**EXTRAIT**
• • • •

On peut considérer dans un premier temps que ce processus d’élucidation de Soi dans lequel la conscience joue un rôle décisif est bien le chemin d’un devenir de soi-même. Devenir soi-même signifierait alors prendre conscience de son identité de sujet, cad de cet être qui, d’une part, sous les différents changements qui l’affectent reste en permanence le même, et d’autre part, est fondamentalement  original, unique en son genre cad singulièrement lui-même, sans qu’aucun autre ne puisse jamais être parfaitement comme lui. Cette thèse du sujet fait de la conscience la voie principale du processus que constitue le devenir soi-même, ce devenir constituant alors tant une opération de reconnaissance du sujet par lui-même que d’accomplissement pratique de son identité, par exemple sous la figure de la personne que je deviens consciemment. Devenir soi pour un sujet signifie ici se reconnaître pour ce qu’on est et devenir ce qu’on doit être.  Une telle opération de reconnaissance n’est pas aisée: elle demande de choisir le bon moment pour agir sur soi, elle exige une attention à la façon dont se tisse en son « for intérieur » le sentiment de l’identité personnelle, au fur et à mesure du développement des facultés physiques, intellectuelles et morales, elle suggère aussi un certain usage du langage témoignant d’un accès à la pensée et non seulement au sentiment de soi qui permet d’exercer un pouvoir sur ses représentations.

• • • •

**LA CONSIGNE**
Recopiez en entier, sans rien changer, l'extrait ci-dessus sur le devenir soi-même.

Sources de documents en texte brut
• • • •

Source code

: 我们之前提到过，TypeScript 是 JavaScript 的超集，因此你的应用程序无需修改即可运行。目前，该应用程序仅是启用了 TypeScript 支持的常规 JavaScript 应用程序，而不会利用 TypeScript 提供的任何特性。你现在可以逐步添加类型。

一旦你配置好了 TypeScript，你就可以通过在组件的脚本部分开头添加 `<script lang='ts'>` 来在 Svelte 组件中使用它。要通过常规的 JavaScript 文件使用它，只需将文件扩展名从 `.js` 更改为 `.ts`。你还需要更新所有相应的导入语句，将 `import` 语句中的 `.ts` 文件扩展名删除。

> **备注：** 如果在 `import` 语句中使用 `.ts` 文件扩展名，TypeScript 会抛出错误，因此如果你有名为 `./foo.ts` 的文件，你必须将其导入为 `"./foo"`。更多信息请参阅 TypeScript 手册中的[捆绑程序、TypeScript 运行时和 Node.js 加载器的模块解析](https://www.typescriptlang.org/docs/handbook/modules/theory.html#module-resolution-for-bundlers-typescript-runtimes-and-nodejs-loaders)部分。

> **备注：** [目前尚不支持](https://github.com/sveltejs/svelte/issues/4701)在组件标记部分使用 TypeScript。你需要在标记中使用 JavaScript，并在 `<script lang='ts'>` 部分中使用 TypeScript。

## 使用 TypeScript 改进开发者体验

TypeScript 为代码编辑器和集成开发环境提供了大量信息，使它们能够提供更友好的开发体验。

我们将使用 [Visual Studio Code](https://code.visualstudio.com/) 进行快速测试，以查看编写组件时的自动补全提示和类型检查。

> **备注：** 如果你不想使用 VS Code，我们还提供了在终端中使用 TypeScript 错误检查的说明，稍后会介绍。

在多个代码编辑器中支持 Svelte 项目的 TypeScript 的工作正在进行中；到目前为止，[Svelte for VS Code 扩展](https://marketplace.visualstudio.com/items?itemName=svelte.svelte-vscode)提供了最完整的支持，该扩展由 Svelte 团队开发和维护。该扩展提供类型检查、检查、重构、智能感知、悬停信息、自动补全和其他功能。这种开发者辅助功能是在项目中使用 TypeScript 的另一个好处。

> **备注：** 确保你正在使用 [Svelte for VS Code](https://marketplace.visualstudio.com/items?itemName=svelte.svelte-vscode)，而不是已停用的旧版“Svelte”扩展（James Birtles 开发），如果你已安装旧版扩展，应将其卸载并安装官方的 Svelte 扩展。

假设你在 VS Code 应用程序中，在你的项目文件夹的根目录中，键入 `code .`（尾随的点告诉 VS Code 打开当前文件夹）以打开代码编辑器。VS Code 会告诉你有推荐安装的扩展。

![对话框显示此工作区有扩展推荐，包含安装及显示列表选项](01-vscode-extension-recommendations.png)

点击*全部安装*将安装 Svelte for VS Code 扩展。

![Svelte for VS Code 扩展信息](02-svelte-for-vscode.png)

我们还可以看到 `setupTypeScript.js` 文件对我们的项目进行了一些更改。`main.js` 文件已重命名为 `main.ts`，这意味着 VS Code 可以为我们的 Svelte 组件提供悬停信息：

• • • •

**SOLUTION DÉTAILLÉE**
On peut considérer dans un premier temps que ce processus d’élucidation de Soi dans lequel la conscience joue un rôle décisif est bien le chemin d’un devenir de soi-même. Devenir soi-même signifierait alors prendre conscience de son identité de sujet, cad de cet être qui, d’une part, sous les différents changements qui l’affectent reste en permanence le même, et d’autre part, est fondamentalement  original, unique en son genre cad singulièrement lui-même, sans qu’aucun autre ne puisse jamais être parfaitement comme lui. Cette thèse du sujet fait de la conscience la voie principale du processus que constitue le devenir soi-même, ce devenir constituant alors tant une opération de reconnaissance du sujet par lui-même que d’accomplissement pratique de son identité, par exemple sous la figure de la personne que je deviens consciemment. Devenir soi pour un sujet signifie ici se reconnaître pour ce qu’on est et devenir ce qu’on doit être.  Une telle opération de reconnaissance n’est pas aisée: elle demande de choisir le bon moment pour agir sur soi, elle exige une attention à la façon dont se tisse en son « for intérieur » le sentiment de l’identité personnelle, au fur et à mesure du développement des facultés physiques, intellectuelles et morales, elle suggère aussi un certain usage du langage témoignant d’un accès à la pensée et non seulement au sentiment de soi qui permet d’exercer un pouvoir sur ses représentations.